The magistrate freed him on a Sh200,000 personal bond. He also ordered for the release of his vehicle, which was being held by the police as an exhibit.

This is not the first time Mr Mue has found himself in soup for acting in a dramatic manner deemed offensive. In 1997, he is remembered for joining other activists at Uhuru Park to demand for a new constitution ahead of the elections.

On that day, as police tear-gassed everyone, he was left kneeling down, praying and singing the National Anthem.

JURIST OF THE YEAR

He was named jurist of the year in 2000 at the age of 33, making him the youngest lawyer recipient of that award.

He is also remembered as the man who in 2004 went up the walls of Parliament and striped a Cabinet minister’s limousine of a flag to symbolically demonstrate the government’s loss of moral authority to govern after the Anglo-leasing scandal, and the decision by MPs to increase their salaries.

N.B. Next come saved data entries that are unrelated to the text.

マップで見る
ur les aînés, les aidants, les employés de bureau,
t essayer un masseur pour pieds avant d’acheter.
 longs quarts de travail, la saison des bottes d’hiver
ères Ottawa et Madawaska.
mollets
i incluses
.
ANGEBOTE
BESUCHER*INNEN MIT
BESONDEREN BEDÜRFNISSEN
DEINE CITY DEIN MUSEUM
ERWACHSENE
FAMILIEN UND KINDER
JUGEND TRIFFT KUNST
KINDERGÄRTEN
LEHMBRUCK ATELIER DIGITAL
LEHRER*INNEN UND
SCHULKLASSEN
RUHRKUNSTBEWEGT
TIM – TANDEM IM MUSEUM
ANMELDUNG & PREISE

At the time, he allegedly slapped an assistant minister in the process before he was arrested and charged with creating disturbance.

And when he was arraigned in court before a magistrate in Kibera, he stunned everyone by singing the whole national anthem.

The magistrate ordered that he be subjected for a psychiatric test but he instead lectured the court on how it is considered normal for local leaders in power to act with impunity at the expense of the public.

He explained that nothing was being done about it and that he asked to be rightly called mad for seeing that something was wrong.

His current case will be heard on July 26.